A B.C. Supreme Court judge has determined that an “infatuated” man who provided a woman with $80,000 to buy a home in Port Alberni was not giving her a gift.
In the recent court case, which took place in Nanaimo, plaintiff Steven Levington claimed a 20 percent interest in a property located on 17th Avenue in Port Alberni, based on his provision of $80,000 towards its purchase. He argued that he provided the funds in order to purchase an ownership stake in the home. The defendant, Adalena Benson, did not deny receiving the $80,000, but said that it was initially provided as a loan that was later converted to a gift.
“They say that love can make one do questionable things,” B.C. Supreme Court Justice Ward Branch said in his introductory remarks on the case. “On the facts of this case, did that potential effect extend to the plaintiff making an $80,000 gift to the object of his affection?”
The court heard that both parties had known each other for several years, but their relationship became “more involved” around August 2019. Levington asserted that he and Benson began a romantic relationship at that time and started discussing the possibility of purchasing a home together.
Benson, however, argued that she was not interested in purchasing a home together and denied that there was any romantic element to their relationship. She did, however, allow Levington to move into her home and live in the basement, first in Ladysmith and again after she moved to Port Alberni.

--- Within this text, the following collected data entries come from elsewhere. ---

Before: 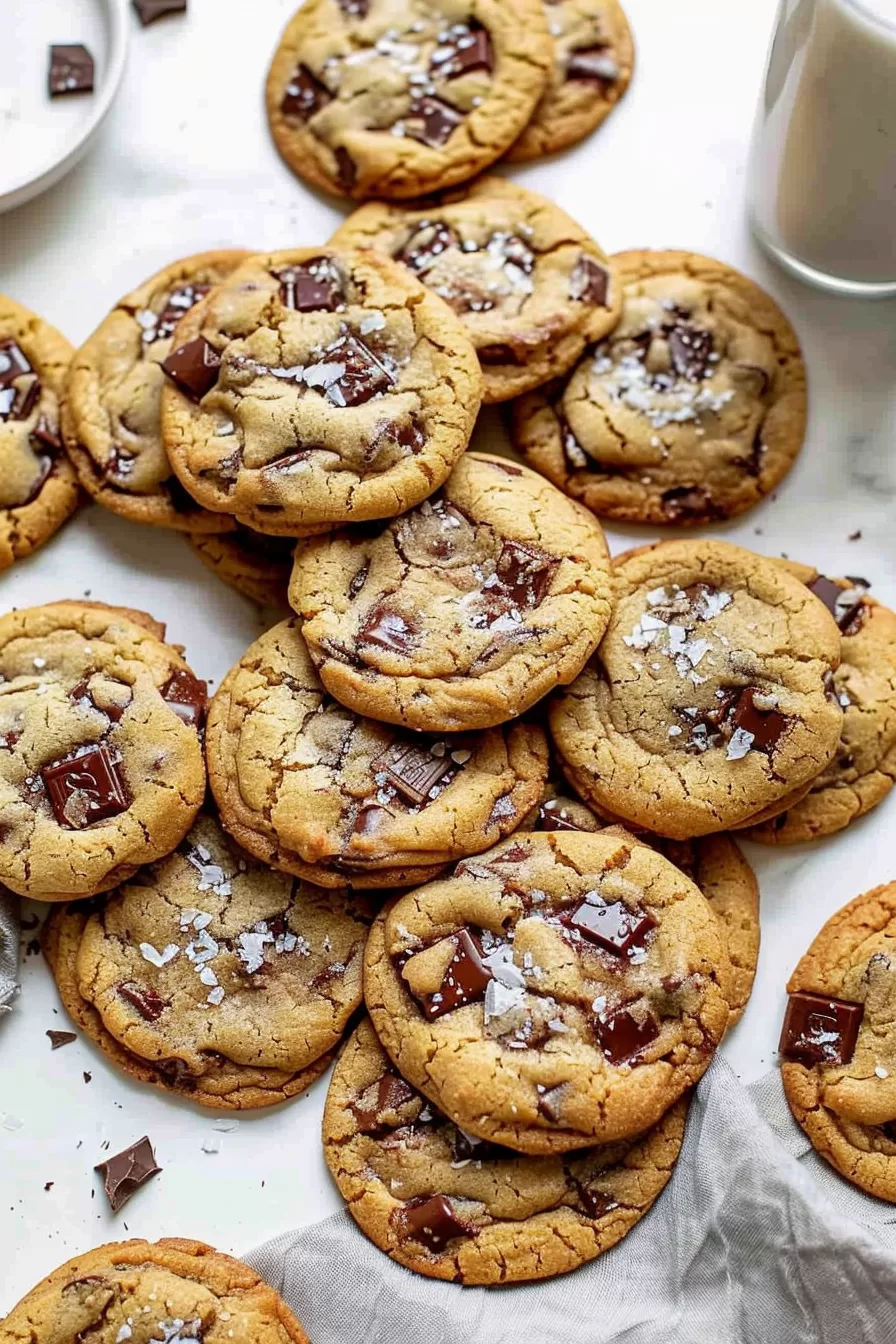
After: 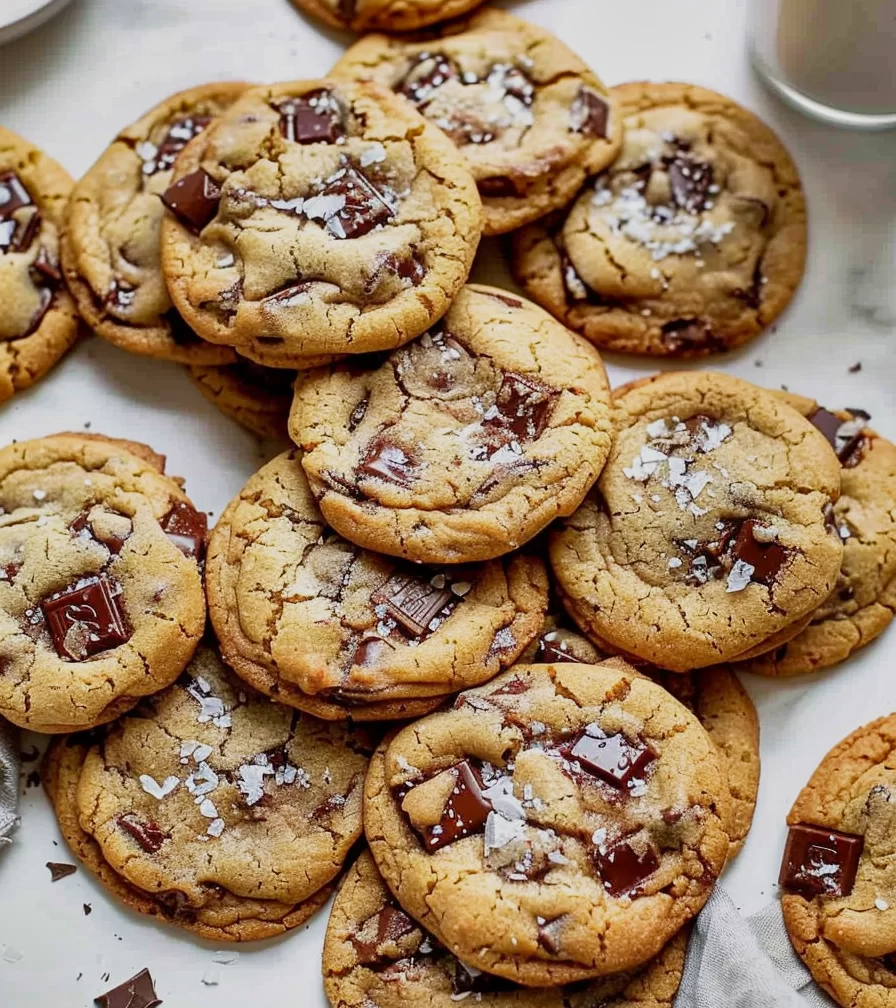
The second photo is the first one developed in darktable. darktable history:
crop and rotate: top 12.5%, bottom 12.5%
shadows and highlights: radius 100.41, shadows 50.55, highlights -64.36, highlights color adjustment 49.82%, soften with gaussian
sigmoid: contrast 1.22, skew 0.65
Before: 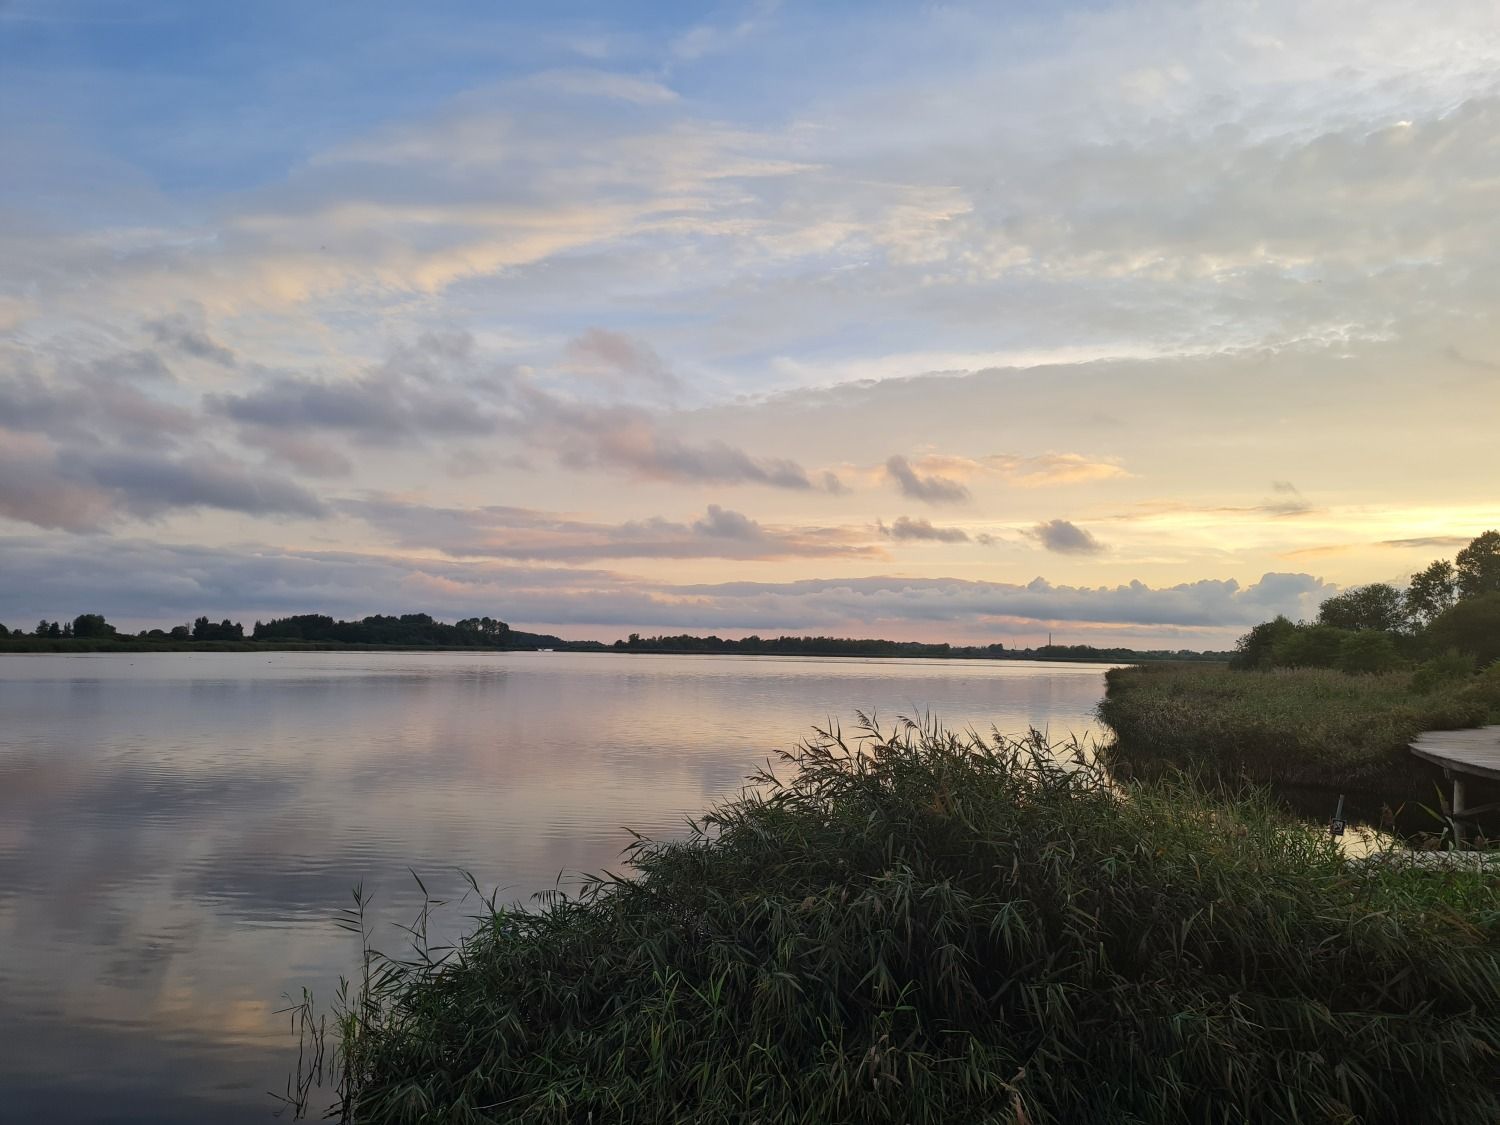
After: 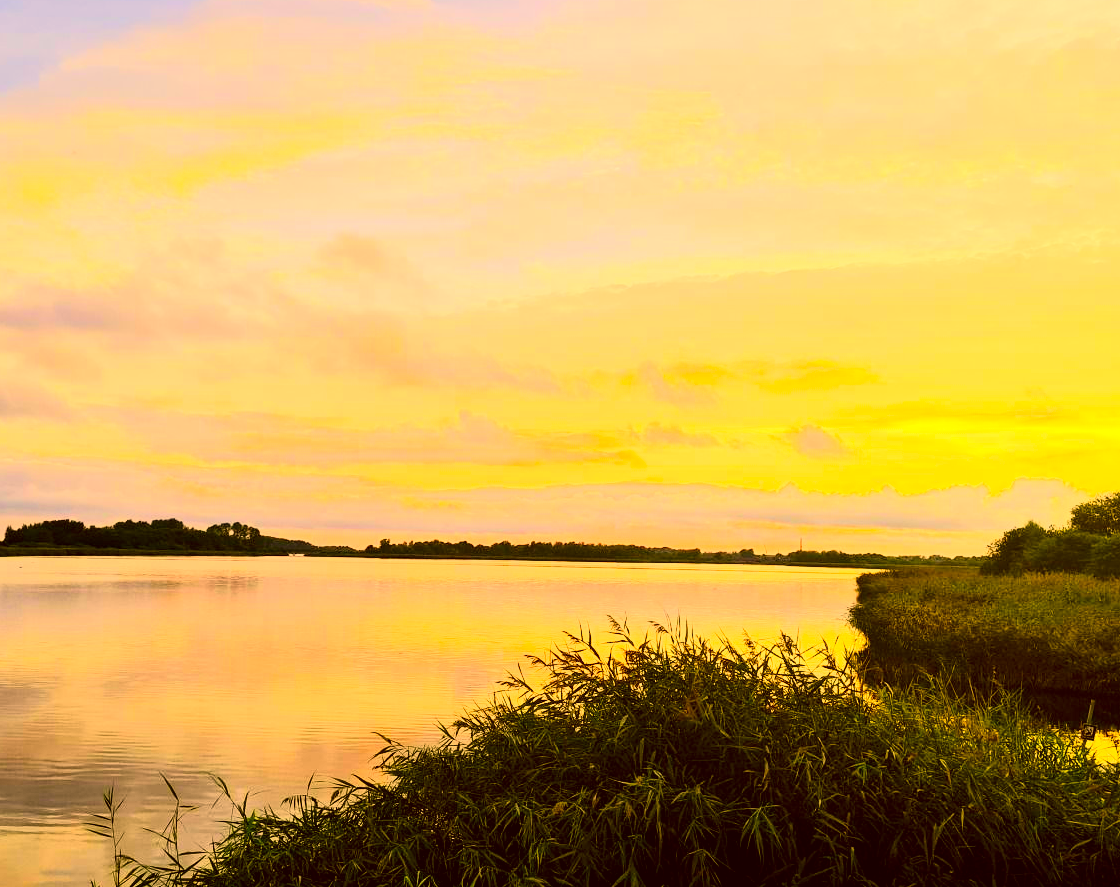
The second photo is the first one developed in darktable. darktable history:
local contrast: highlights 103%, shadows 100%, detail 119%, midtone range 0.2
tone equalizer: -7 EV 0.164 EV, -6 EV 0.604 EV, -5 EV 1.18 EV, -4 EV 1.32 EV, -3 EV 1.15 EV, -2 EV 0.6 EV, -1 EV 0.146 EV, edges refinement/feathering 500, mask exposure compensation -1.57 EV, preserve details no
color correction: highlights a* 10.57, highlights b* 29.83, shadows a* 2.6, shadows b* 18.17, saturation 1.74
exposure: black level correction 0.005, exposure 0.016 EV, compensate exposure bias true, compensate highlight preservation false
crop: left 16.653%, top 8.47%, right 8.629%, bottom 12.597%
base curve: curves: ch0 [(0, 0) (0.257, 0.25) (0.482, 0.586) (0.757, 0.871) (1, 1)]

It was in November 2019 that Benson sold her home in Ladysmith and made plans to purchase a home in Port Alberni, instead. However, she advised Levington that she lacked the funds necessary to complete the purchase of the home and asked for $80,000 to make up for the shortfall.
Levington said that both parties made arrangements in July 2020 to see a notary in order to arrange for Levington’s 20 percent interest in the home to be formally reflected on title. However, Benson denied that she attended the notary office and even alleged that her signature on the transfer documents is a forgery.
In his ruling, Branch says that the pair had “a very unusual relationship” with mingled finances and evidence of “substantial” cash transfers from Levington to Benson. He also said that both parties had inconsistent stories about their versions of events.
“The testimony given by the two parties is impossible to reconcile, meaning that one or both are not telling the truth,” he said.
Branch determined that Levington has a valid 20 percent share of the home. He granted Benson 120 days to pay Levington $124,000, which represents his share of the $620,000 valuation.
If Benson cannot pay the amount, the home will be listed jointly for sale and 20 percent of the proceeds will go to Levington.
“Mr. Levington was clearly infatuated with Ms. Benson,” said Branch in his analysis. “Ms. Benson did not feel the same way about Mr. Levington, but was more than happy to take advantage of his infatuation to secure assistance for herself, most notably the provision of $80,000.”